US 10,890,589 B2
Metabolic biomarkers for memory loss
Massimo S. Fiandaca, Millersville, MD (US); Mark E. Mapstone, Pittsford, NY (US); Howard J. Federoff, Bethesda, MD (US); Xiaogang Zhong, College Park, MD (US); and Amrita K. Cheema, Potomac, MD (US)
Assigned to Georgetown University, Washington, DC (US); and University of Rochester, Rochester, NY (US)
Appl. No. 15/313,163
Filed by GEORGETOWN UNIVERSITY, Washington, DC (US); and UNIVERSITY OF ROCHESTER, Rochester, NY (US)
PCT Filed May 27, 2015, PCT No. PCT/US2015/032623
§ 371(c)(1), (2) Date Nov. 22, 2016,
PCT Pub. No. WO2015/183917, PCT Pub. Date Dec. 3, 2015.
Claims priority of provisional application 62/003,367, filed on May 27, 2014.
Prior Publication US 2017/0192018 A1, Jul. 6, 2017
Int. Cl. A61K 38/00 (2006.01); C12Q 1/68 (2018.01); G01N 33/567 (2006.01); G01N 33/68 (2006.01); G01N 33/92 (2006.01)
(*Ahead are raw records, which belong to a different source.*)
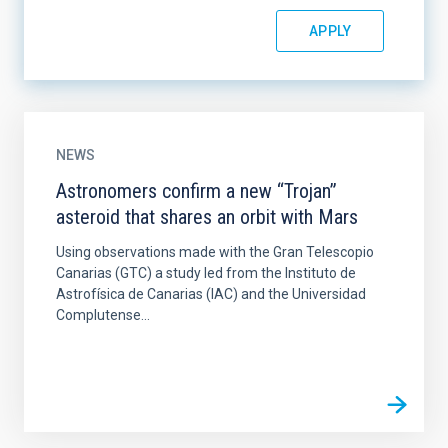
NEWS
Astronomers confirm a new “Trojan”
asteroid that shares an orbit with Mars
Using observations made with the Gran Telescopio
Canarias (GTC) a study led from the Instituto de
Astrofísica de Canarias (IAC) and the Universidad
Complutense...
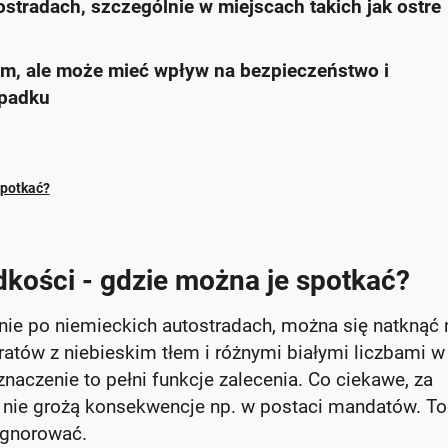
stradach, szczególnie w miejscach takich jak ostre
em, ale może mieć wpływ na bezpieczeństwo i
ypadku
spotkać?
dkości - gdzie można je spotkać?
nie po niemieckich autostradach, można się natknąć 
atów z niebieskim tłem i różnymi białymi liczbami w
naczenie to pełni funkcje zalecenia. Co ciekawe, za
nie grożą konsekwencje np. w postaci mandatów. To
 ignorować.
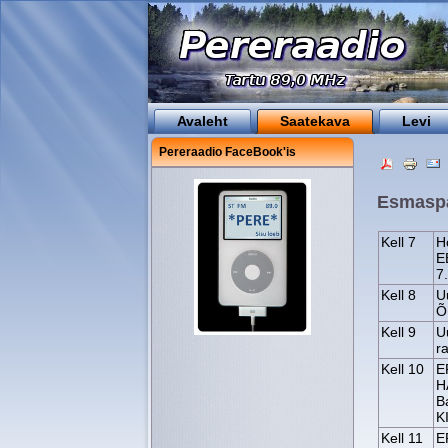
Avaleht
Saatekava
Levi
Pereraadio FaceBook'is
Esmaspä
Kell 7
H
E
7
Kell 8
U
Õ
Kell 9
U
r
Kell 10
E
H
B
K
Kell 11
E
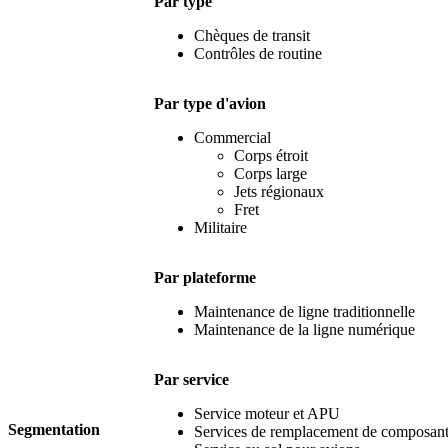
Par type
Chèques de transit
Contrôles de routine
Par type d'avion
Commercial
Corps étroit
Corps large
Jets régionaux
Fret
Militaire
Par plateforme
Maintenance de ligne traditionnelle
Maintenance de la ligne numérique
Par service
Service moteur et APU
Segmentation
Services de remplacement de composant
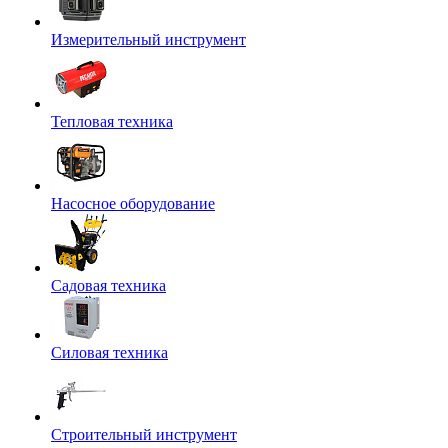
Измерительный инструмент
Тепловая техника
Насосное оборудование
Садовая техника
Силовая техника
Строительный инструмент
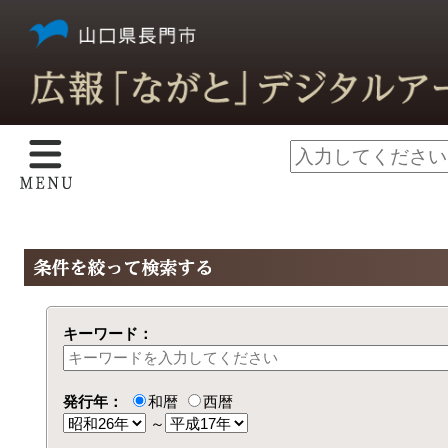
キーワード：
発行年：
和暦
西暦
～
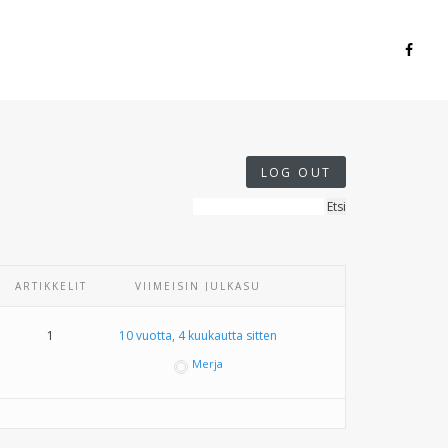
LOG OUT
ARTIKKELIT
VIIMEISIN JULKASU
1
10 vuotta, 4 kuukautta sitten
Merja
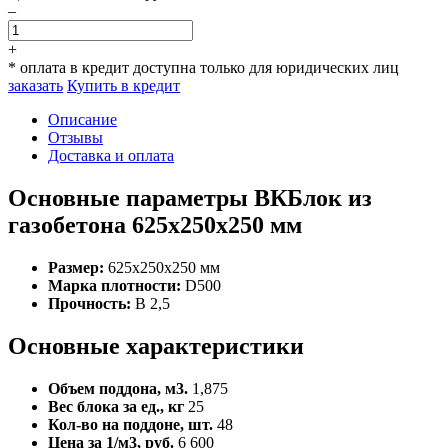
–
+
* оплата в кредит доступна только для юридических лиц
заказать
Купить в кредит
Описание
Отзывы
Доставка и оплата
Основные параметры ВКБлок из
газобетона 625x250x250 мм
Размер:
625x250x250 мм
Марка плотности:
D500
Прочность:
B 2,5
Основные характеристики
Объем поддона, м3.
1,875
Вес блока за ед., кг
25
Кол-во на поддоне, шт.
48
Цена за 1/м3, руб.
6 600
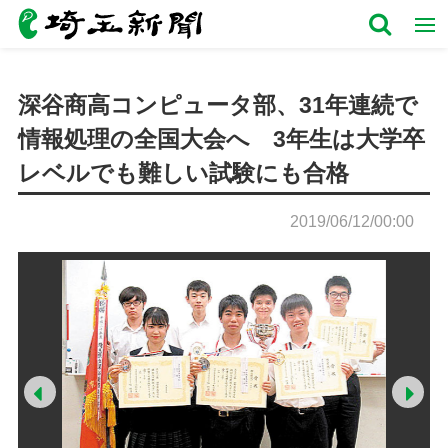
深谷商高コンピュータ部、31年連続で
情報処理の全国大会へ 3年生は大学卒
レベルでも難しい試験にも合格
2019/06/12/00:00
Prev
Ne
CPC G01N 33/6896 (2013.01) [G01N 33/92 (2013.01); G01N 2570/00 (2013.01); G01N 2800/28 (2013.01)] 5 Claims
 
1. A method of treating memory impairment in a subject, the method comprising
a) analyzing at least one plasma sample from the subject in a fasting state to determine the concentrations of each component of a set of metabolites, wherein the components comprise C3, phosphocholine (PC) aa C32:0, PC aa C40:5, C5-OH (C3-DC-M), PC ae C34:0, C18:1-OH, PC aa C34:4, PC aa C38:4, C5, PC aa C38:3, lysoPC a C18:0, C10:2, C12:1, C16:2, C10:1, asparagine (Asn) and asymmetric dimethylarginine (ADMA), and
b) administering a treatment for memory impairment to the subject when:
(i) the concentrations of the components C3, PC aa C32:0, PC aa C40:5, C5-OH (C3-DC-M), PC ae C34:0, C18:1-OH, PC aa C34:4, PC aa C38:4, C5, PC aa C38:3, lysoPC a C18:0, C10:2, Asn, and ADMA in the subject's set of metabolites are lower as compared to their concentrations in a set of metabolites from subjects determined to define normal concentrations, and
(ii) the concentrations of the components C12:1, C16:2, and C10:1 in the subject's set of metabolites are higher as compared to their concentrations in the set of metabolites from subjects determined to define normal concentrations.